**Assignment**
All entries below are to be set down again exactly as given.

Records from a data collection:
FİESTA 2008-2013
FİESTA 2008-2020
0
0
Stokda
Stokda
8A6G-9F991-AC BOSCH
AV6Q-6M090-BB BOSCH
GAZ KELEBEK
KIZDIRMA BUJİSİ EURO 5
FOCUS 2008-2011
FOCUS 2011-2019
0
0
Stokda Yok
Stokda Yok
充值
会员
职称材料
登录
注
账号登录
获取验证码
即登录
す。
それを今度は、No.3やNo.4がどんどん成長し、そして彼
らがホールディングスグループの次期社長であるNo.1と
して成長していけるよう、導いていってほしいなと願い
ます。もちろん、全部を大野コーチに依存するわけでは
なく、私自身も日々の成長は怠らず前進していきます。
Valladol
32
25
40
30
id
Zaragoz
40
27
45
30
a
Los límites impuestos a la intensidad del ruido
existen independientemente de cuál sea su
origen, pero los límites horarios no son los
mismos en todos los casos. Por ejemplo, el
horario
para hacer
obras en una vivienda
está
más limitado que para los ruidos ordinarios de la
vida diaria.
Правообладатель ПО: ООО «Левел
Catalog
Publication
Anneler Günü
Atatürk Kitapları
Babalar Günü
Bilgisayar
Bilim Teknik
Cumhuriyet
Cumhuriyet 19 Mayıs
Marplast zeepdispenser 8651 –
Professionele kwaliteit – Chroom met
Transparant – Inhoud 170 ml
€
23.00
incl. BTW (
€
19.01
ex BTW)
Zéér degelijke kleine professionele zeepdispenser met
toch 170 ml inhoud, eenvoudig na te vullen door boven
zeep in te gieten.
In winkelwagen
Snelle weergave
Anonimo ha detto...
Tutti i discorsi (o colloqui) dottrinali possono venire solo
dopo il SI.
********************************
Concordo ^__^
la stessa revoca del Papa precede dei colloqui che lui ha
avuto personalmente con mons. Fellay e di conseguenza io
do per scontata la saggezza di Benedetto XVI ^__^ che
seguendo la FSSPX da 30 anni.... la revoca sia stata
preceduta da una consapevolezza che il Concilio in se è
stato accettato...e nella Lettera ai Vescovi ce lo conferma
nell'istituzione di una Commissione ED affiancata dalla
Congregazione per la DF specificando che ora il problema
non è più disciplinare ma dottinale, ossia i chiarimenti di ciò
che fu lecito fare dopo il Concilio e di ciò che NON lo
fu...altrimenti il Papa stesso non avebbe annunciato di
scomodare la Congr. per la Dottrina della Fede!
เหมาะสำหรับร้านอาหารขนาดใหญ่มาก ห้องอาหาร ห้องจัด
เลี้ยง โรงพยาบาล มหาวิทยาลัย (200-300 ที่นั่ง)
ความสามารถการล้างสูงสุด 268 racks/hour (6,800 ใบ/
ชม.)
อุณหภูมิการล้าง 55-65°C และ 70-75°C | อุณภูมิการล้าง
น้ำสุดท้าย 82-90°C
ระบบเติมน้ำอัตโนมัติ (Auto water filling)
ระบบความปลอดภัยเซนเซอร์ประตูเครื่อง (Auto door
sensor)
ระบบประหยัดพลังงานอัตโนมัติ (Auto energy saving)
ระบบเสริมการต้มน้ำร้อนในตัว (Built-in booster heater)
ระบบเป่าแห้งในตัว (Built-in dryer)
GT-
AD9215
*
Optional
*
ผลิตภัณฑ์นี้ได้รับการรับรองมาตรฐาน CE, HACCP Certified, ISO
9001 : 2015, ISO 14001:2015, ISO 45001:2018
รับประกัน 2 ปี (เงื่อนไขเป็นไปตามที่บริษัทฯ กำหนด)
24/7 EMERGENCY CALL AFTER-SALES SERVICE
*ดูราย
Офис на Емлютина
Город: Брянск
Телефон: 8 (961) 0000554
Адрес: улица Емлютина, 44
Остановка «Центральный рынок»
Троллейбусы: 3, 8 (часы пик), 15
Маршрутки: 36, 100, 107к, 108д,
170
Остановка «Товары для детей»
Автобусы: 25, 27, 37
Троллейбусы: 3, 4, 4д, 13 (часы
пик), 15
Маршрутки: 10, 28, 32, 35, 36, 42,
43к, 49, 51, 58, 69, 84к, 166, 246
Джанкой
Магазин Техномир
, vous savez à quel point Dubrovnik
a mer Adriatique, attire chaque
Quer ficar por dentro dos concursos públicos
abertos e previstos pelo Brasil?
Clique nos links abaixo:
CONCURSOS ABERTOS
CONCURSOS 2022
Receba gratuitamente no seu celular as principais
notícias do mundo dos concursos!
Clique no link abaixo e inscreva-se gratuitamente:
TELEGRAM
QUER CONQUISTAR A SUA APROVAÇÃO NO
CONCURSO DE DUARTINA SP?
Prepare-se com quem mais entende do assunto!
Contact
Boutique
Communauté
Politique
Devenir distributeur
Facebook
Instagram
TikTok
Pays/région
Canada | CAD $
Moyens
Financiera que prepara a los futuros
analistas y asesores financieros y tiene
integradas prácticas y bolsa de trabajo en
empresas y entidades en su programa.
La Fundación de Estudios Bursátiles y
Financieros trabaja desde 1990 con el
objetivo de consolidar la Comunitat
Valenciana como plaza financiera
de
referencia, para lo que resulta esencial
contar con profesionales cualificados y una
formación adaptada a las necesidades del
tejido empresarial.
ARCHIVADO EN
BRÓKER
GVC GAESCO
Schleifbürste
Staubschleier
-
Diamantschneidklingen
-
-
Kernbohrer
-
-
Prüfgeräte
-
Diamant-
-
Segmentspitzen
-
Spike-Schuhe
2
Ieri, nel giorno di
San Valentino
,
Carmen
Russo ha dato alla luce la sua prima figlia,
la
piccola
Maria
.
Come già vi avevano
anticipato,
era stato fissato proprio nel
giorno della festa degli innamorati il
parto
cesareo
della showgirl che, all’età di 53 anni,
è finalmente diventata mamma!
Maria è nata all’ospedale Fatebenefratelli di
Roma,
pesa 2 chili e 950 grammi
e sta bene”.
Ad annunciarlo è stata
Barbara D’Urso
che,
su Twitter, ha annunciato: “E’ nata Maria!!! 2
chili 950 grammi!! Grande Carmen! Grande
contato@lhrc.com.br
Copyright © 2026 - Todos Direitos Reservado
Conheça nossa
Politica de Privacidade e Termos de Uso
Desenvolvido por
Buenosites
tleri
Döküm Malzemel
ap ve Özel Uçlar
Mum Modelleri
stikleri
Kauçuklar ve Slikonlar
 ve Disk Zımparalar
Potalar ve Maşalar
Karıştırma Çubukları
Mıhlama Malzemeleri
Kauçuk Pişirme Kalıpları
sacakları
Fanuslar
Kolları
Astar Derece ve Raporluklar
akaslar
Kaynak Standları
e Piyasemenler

**Solved problem**
FİESTA 2008-2013
FİESTA 2008-2020
0
0
Stokda
Stokda
8A6G-9F991-AC BOSCH
AV6Q-6M090-BB BOSCH
GAZ KELEBEK
KIZDIRMA BUJİSİ EURO 5
FOCUS 2008-2011
FOCUS 2011-2019
0
0
Stokda Yok
Stokda Yok
充值
会员
职称材料
登录
注
账号登录
获取验证码
即登录
す。
それを今度は、No.3やNo.4がどんどん成長し、そして彼
らがホールディングスグループの次期社長であるNo.1と
して成長していけるよう、導いていってほしいなと願い
ます。もちろん、全部を大野コーチに依存するわけでは
なく、私自身も日々の成長は怠らず前進していきます。
Valladol
32
25
40
30
id
Zaragoz
40
27
45
30
a
Los límites impuestos a la intensidad del ruido
existen independientemente de cuál sea su
origen, pero los límites horarios no son los
mismos en todos los casos. Por ejemplo, el
horario
para hacer
obras en una vivienda
está
más limitado que para los ruidos ordinarios de la
vida diaria.
Правообладатель ПО: ООО «Левел
Catalog
Publication
Anneler Günü
Atatürk Kitapları
Babalar Günü
Bilgisayar
Bilim Teknik
Cumhuriyet
Cumhuriyet 19 Mayıs
Marplast zeepdispenser 8651 –
Professionele kwaliteit – Chroom met
Transparant – Inhoud 170 ml
€
23.00
incl. BTW (
€
19.01
ex BTW)
Zéér degelijke kleine professionele zeepdispenser met
toch 170 ml inhoud, eenvoudig na te vullen door boven
zeep in te gieten.
In winkelwagen
Snelle weergave
Anonimo ha detto...
Tutti i discorsi (o colloqui) dottrinali possono venire solo
dopo il SI.
********************************
Concordo ^__^
la stessa revoca del Papa precede dei colloqui che lui ha
avuto personalmente con mons. Fellay e di conseguenza io
do per scontata la saggezza di Benedetto XVI ^__^ che
seguendo la FSSPX da 30 anni.... la revoca sia stata
preceduta da una consapevolezza che il Concilio in se è
stato accettato...e nella Lettera ai Vescovi ce lo conferma
nell'istituzione di una Commissione ED affiancata dalla
Congregazione per la DF specificando che ora il problema
non è più disciplinare ma dottinale, ossia i chiarimenti di ciò
che fu lecito fare dopo il Concilio e di ciò che NON lo
fu...altrimenti il Papa stesso non avebbe annunciato di
scomodare la Congr. per la Dottrina della Fede!
เหมาะสำหรับร้านอาหารขนาดใหญ่มาก ห้องอาหาร ห้องจัด
เลี้ยง โรงพยาบาล มหาวิทยาลัย (200-300 ที่นั่ง)
ความสามารถการล้างสูงสุด 268 racks/hour (6,800 ใบ/
ชม.)
อุณหภูมิการล้าง 55-65°C และ 70-75°C | อุณภูมิการล้าง
น้ำสุดท้าย 82-90°C
ระบบเติมน้ำอัตโนมัติ (Auto water filling)
ระบบความปลอดภัยเซนเซอร์ประตูเครื่อง (Auto door
sensor)
ระบบประหยัดพลังงานอัตโนมัติ (Auto energy saving)
ระบบเสริมการต้มน้ำร้อนในตัว (Built-in booster heater)
ระบบเป่าแห้งในตัว (Built-in dryer)
GT-
AD9215
*
Optional
*
ผลิตภัณฑ์นี้ได้รับการรับรองมาตรฐาน CE, HACCP Certified, ISO
9001 : 2015, ISO 14001:2015, ISO 45001:2018
รับประกัน 2 ปี (เงื่อนไขเป็นไปตามที่บริษัทฯ กำหนด)
24/7 EMERGENCY CALL AFTER-SALES SERVICE
*ดูราย
Офис на Емлютина
Город: Брянск
Телефон: 8 (961) 0000554
Адрес: улица Емлютина, 44
Остановка «Центральный рынок»
Троллейбусы: 3, 8 (часы пик), 15
Маршрутки: 36, 100, 107к, 108д,
170
Остановка «Товары для детей»
Автобусы: 25, 27, 37
Троллейбусы: 3, 4, 4д, 13 (часы
пик), 15
Маршрутки: 10, 28, 32, 35, 36, 42,
43к, 49, 51, 58, 69, 84к, 166, 246
Джанкой
Магазин Техномир
, vous savez à quel point Dubrovnik
a mer Adriatique, attire chaque
Quer ficar por dentro dos concursos públicos
abertos e previstos pelo Brasil?
Clique nos links abaixo:
CONCURSOS ABERTOS
CONCURSOS 2022
Receba gratuitamente no seu celular as principais
notícias do mundo dos concursos!
Clique no link abaixo e inscreva-se gratuitamente:
TELEGRAM
QUER CONQUISTAR A SUA APROVAÇÃO NO
CONCURSO DE DUARTINA SP?
Prepare-se com quem mais entende do assunto!
Contact
Boutique
Communauté
Politique
Devenir distributeur
Facebook
Instagram
TikTok
Pays/région
Canada | CAD $
Moyens
Financiera que prepara a los futuros
analistas y asesores financieros y tiene
integradas prácticas y bolsa de trabajo en
empresas y entidades en su programa.
La Fundación de Estudios Bursátiles y
Financieros trabaja desde 1990 con el
objetivo de consolidar la Comunitat
Valenciana como plaza financiera
de
referencia, para lo que resulta esencial
contar con profesionales cualificados y una
formación adaptada a las necesidades del
tejido empresarial.
ARCHIVADO EN
BRÓKER
GVC GAESCO
Schleifbürste
Staubschleier
-
Diamantschneidklingen
-
-
Kernbohrer
-
-
Prüfgeräte
-
Diamant-
-
Segmentspitzen
-
Spike-Schuhe
2
Ieri, nel giorno di
San Valentino
,
Carmen
Russo ha dato alla luce la sua prima figlia,
la
piccola
Maria
.
Come già vi avevano
anticipato,
era stato fissato proprio nel
giorno della festa degli innamorati il
parto
cesareo
della showgirl che, all’età di 53 anni,
è finalmente diventata mamma!
Maria è nata all’ospedale Fatebenefratelli di
Roma,
pesa 2 chili e 950 grammi
e sta bene”.
Ad annunciarlo è stata
Barbara D’Urso
che,
su Twitter, ha annunciato: “E’ nata Maria!!! 2
chili 950 grammi!! Grande Carmen! Grande
contato@lhrc.com.br
Copyright © 2026 - Todos Direitos Reservado
Conheça nossa
Politica de Privacidade e Termos de Uso
Desenvolvido por
Buenosites
tleri
Döküm Malzemel
ap ve Özel Uçlar
Mum Modelleri
stikleri
Kauçuklar ve Slikonlar
 ve Disk Zımparalar
Potalar ve Maşalar
Karıştırma Çubukları
Mıhlama Malzemeleri
Kauçuk Pişirme Kalıpları
sacakları
Fanuslar
Kolları
Astar Derece ve Raporluklar
akaslar
Kaynak Standları
e Piyasemenler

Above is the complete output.